Sorghum-Sudan Strategies

Sorghum-sudan varieties should probably be ordered by May 20 to assure a supply, Decker indicated. Because of its long growing season, a forage sorghum should be seeded by early June, he noted.

When cutting sorghum-sudan, except for the newer dwarf variety which can be cut lower, leave a minimum stubble of 5 to 6 inches to allow for regrowth, Decker advised. To reduce the sorghum-sudan moisture in a heavy yield to the 65 to 70 percent that is appropriate for ensiling and storage, consider crimping and lay it in wide swaths for field drying, he said.

Decker pointed out that a frosting doesn't greatly reduce the moisture in sorghum-sudan because most of it is in the stems, that any Prussic acid which developed after a freeze will be diluted during fermentation, and that a test for nitrates is appropriate if growing conditions were far from ideal. Any overly wet forages now in storage need to be fed soon, he stated.
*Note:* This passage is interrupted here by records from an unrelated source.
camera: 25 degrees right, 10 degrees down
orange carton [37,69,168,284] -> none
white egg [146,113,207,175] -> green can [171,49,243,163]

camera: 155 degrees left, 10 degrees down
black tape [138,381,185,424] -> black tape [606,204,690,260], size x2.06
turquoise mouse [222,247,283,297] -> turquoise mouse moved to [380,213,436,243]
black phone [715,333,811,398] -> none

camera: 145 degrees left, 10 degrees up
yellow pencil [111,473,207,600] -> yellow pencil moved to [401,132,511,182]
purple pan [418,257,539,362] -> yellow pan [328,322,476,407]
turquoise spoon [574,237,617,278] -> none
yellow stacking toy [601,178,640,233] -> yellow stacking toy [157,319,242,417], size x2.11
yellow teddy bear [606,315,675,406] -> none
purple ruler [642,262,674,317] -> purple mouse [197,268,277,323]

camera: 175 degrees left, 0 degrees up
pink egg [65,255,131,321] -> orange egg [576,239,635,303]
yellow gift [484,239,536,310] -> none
Because of its long growing season, a forage sorghum should be seeded by early June.

Alfalfa Rescue Interseeding

On the alfalfa fields where stand survival proves to be a problem this spring, Decker advises a plan based on the remaining longevity, the management options, what the feeding needs are, and what the seeding method would be.
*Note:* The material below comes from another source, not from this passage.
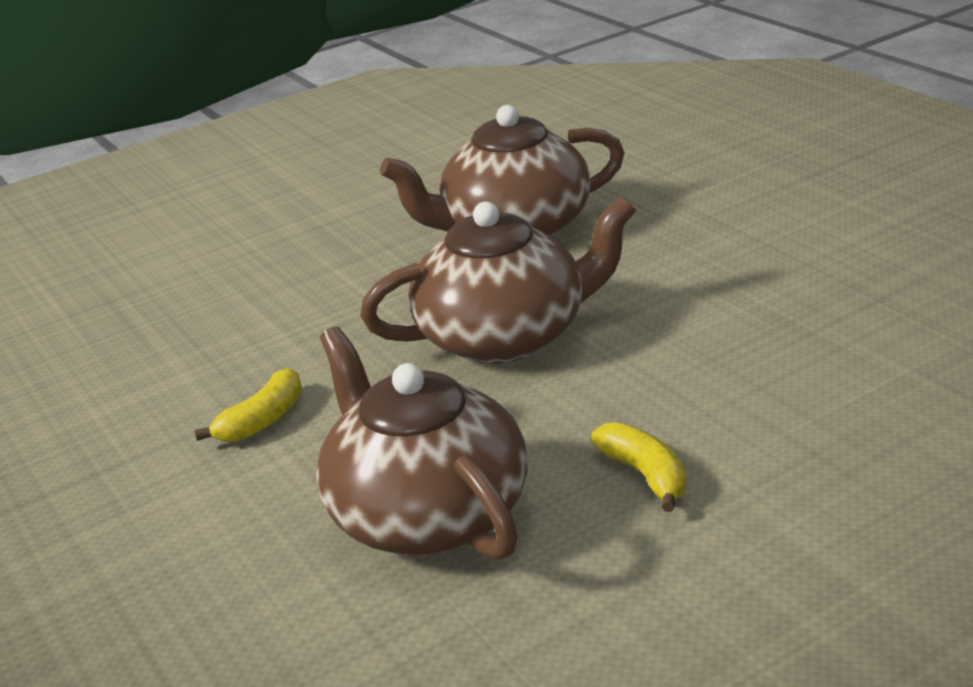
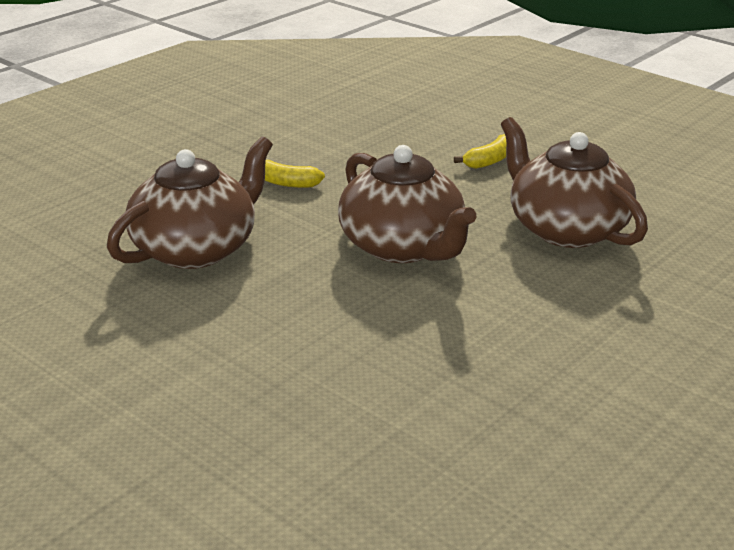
camera: 70 degrees right, 0 degrees up
yellow banana [591,422,687,512] -> yellow banana moved to [454,134,506,169]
Although it was too early to draw any conclusions, the three alfalfa plants from third or fourth year stands that were extracted from frozen ground in early February in Manitowoc County all exhibited healthy grow at a height of up to 10 inches in a display at the meeting. It was noted that winter injury and plant death, including lots of it in 2019, occurred in late winter and early spring.

If it's to be the last year of the alfalfa, then an interseeding with the fast-growing Italian ryegrass would be a top choice because it tends to be a one-year crop, Decker stated. He reported that Italian ryegrass seed supply is already tight industry-wide but that La Crosse still has some.

Frost seeding, which should be done in March or early April, is an option that doesn't always succeed, Decker observed. Among the top choices for frost seeding are the tall white clover Legacy variety and top quality red clovers while festulolium is a good choice in older alfalfa stands that are receding, according to Steve Hoffman of InDepth Agronomy.

Among the dozen or more forages that could be grown in an alfalfa stand, Decker explained that their suitability is linked to when the forage heads. On that point, he noted that most orchardgrass varieties head early while timothy heads later.

A field planted with forage oats.

Variety Breeding Goals

As the interest in grass varieties tends to grow, Decker said a goal of plant breeders is to move some of the meadow fescue traits into other grasses. He noted that meadow and tall fescue are slower growers than Italian ryegrass and the festulolium varieties, which are crossings of Italian and perennial ryegrass and tall and meadow fescue. Festulolium can have a stand life of two or three years, he indicated.